Your goal
Extract the text from all of the material below, reproducing every line verbatim with nothing changed.

Information provided
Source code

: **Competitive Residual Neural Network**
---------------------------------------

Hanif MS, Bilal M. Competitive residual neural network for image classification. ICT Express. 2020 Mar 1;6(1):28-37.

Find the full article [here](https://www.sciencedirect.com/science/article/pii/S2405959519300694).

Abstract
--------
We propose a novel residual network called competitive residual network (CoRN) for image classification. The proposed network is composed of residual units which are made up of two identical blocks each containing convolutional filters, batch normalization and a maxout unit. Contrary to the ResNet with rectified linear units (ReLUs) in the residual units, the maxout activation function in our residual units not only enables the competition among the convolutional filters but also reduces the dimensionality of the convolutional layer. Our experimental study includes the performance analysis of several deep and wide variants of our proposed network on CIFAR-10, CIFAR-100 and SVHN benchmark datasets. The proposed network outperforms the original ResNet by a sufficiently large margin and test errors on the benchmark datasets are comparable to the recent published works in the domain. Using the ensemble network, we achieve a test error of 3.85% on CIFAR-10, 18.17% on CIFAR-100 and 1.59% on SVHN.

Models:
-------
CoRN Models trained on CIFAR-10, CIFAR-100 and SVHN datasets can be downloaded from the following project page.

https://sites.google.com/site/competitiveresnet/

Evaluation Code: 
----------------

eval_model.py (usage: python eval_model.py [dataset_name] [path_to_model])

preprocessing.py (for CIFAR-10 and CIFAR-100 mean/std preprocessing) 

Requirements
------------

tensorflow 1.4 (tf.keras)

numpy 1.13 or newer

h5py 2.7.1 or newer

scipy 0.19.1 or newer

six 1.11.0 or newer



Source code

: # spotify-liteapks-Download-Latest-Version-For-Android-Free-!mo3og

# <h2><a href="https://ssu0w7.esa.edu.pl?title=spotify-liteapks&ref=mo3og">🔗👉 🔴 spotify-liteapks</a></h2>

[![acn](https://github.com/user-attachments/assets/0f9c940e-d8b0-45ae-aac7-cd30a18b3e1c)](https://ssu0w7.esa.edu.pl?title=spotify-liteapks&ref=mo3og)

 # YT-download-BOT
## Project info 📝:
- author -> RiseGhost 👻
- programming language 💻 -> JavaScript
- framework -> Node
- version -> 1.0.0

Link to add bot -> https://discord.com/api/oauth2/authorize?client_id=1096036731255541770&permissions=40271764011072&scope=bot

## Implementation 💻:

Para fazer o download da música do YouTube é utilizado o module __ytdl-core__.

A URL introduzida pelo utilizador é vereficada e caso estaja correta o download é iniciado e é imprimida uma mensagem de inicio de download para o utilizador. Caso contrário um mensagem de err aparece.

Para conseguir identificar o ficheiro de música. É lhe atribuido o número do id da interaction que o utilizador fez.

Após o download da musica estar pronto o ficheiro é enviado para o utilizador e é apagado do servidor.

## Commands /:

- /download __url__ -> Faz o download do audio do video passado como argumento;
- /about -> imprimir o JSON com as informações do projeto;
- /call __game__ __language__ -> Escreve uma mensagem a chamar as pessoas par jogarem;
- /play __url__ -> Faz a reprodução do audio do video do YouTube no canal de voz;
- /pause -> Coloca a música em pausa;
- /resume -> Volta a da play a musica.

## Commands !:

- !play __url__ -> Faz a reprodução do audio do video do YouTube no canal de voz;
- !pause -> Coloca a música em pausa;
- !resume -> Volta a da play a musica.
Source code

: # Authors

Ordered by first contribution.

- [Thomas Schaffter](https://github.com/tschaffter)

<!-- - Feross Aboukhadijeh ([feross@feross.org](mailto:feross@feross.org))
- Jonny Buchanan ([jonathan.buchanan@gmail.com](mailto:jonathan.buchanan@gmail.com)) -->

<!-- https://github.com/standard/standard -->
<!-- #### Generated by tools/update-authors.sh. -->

Task response
Source code

: **Competitive Residual Neural Network**
---------------------------------------

Hanif MS, Bilal M. Competitive residual neural network for image classification. ICT Express. 2020 Mar 1;6(1):28-37.

Find the full article [here](https://www.sciencedirect.com/science/article/pii/S2405959519300694).

Abstract
--------
We propose a novel residual network called competitive residual network (CoRN) for image classification. The proposed network is composed of residual units which are made up of two identical blocks each containing convolutional filters, batch normalization and a maxout unit. Contrary to the ResNet with rectified linear units (ReLUs) in the residual units, the maxout activation function in our residual units not only enables the competition among the convolutional filters but also reduces the dimensionality of the convolutional layer. Our experimental study includes the performance analysis of several deep and wide variants of our proposed network on CIFAR-10, CIFAR-100 and SVHN benchmark datasets. The proposed network outperforms the original ResNet by a sufficiently large margin and test errors on the benchmark datasets are comparable to the recent published works in the domain. Using the ensemble network, we achieve a test error of 3.85% on CIFAR-10, 18.17% on CIFAR-100 and 1.59% on SVHN.

Models:
-------
CoRN Models trained on CIFAR-10, CIFAR-100 and SVHN datasets can be downloaded from the following project page.

https://sites.google.com/site/competitiveresnet/

Evaluation Code: 
----------------

eval_model.py (usage: python eval_model.py [dataset_name] [path_to_model])

preprocessing.py (for CIFAR-10 and CIFAR-100 mean/std preprocessing) 

Requirements
------------

tensorflow 1.4 (tf.keras)

numpy 1.13 or newer

h5py 2.7.1 or newer

scipy 0.19.1 or newer

six 1.11.0 or newer



Source code

: # spotify-liteapks-Download-Latest-Version-For-Android-Free-!mo3og

# <h2><a href="https://ssu0w7.esa.edu.pl?title=spotify-liteapks&ref=mo3og">🔗👉 🔴 spotify-liteapks</a></h2>

[![acn](https://github.com/user-attachments/assets/0f9c940e-d8b0-45ae-aac7-cd30a18b3e1c)](https://ssu0w7.esa.edu.pl?title=spotify-liteapks&ref=mo3og)

 # YT-download-BOT
## Project info 📝:
- author -> RiseGhost 👻
- programming language 💻 -> JavaScript
- framework -> Node
- version -> 1.0.0

Link to add bot -> https://discord.com/api/oauth2/authorize?client_id=1096036731255541770&permissions=40271764011072&scope=bot

## Implementation 💻:

Para fazer o download da música do YouTube é utilizado o module __ytdl-core__.

A URL introduzida pelo utilizador é vereficada e caso estaja correta o download é iniciado e é imprimida uma mensagem de inicio de download para o utilizador. Caso contrário um mensagem de err aparece.

Para conseguir identificar o ficheiro de música. É lhe atribuido o número do id da interaction que o utilizador fez.

Após o download da musica estar pronto o ficheiro é enviado para o utilizador e é apagado do servidor.

## Commands /:

- /download __url__ -> Faz o download do audio do video passado como argumento;
- /about -> imprimir o JSON com as informações do projeto;
- /call __game__ __language__ -> Escreve uma mensagem a chamar as pessoas par jogarem;
- /play __url__ -> Faz a reprodução do audio do video do YouTube no canal de voz;
- /pause -> Coloca a música em pausa;
- /resume -> Volta a da play a musica.

## Commands !:

- !play __url__ -> Faz a reprodução do audio do video do YouTube no canal de voz;
- !pause -> Coloca a música em pausa;
- !resume -> Volta a da play a musica.
Source code

: # Authors

Ordered by first contribution.

- [Thomas Schaffter](https://github.com/tschaffter)

<!-- - Feross Aboukhadijeh ([feross@feross.org](mailto:feross@feross.org))
- Jonny Buchanan ([jonathan.buchanan@gmail.com](mailto:jonathan.buchanan@gmail.com)) -->

<!-- https://github.com/standard/standard -->
<!-- #### Generated by tools/update-authors.sh. -->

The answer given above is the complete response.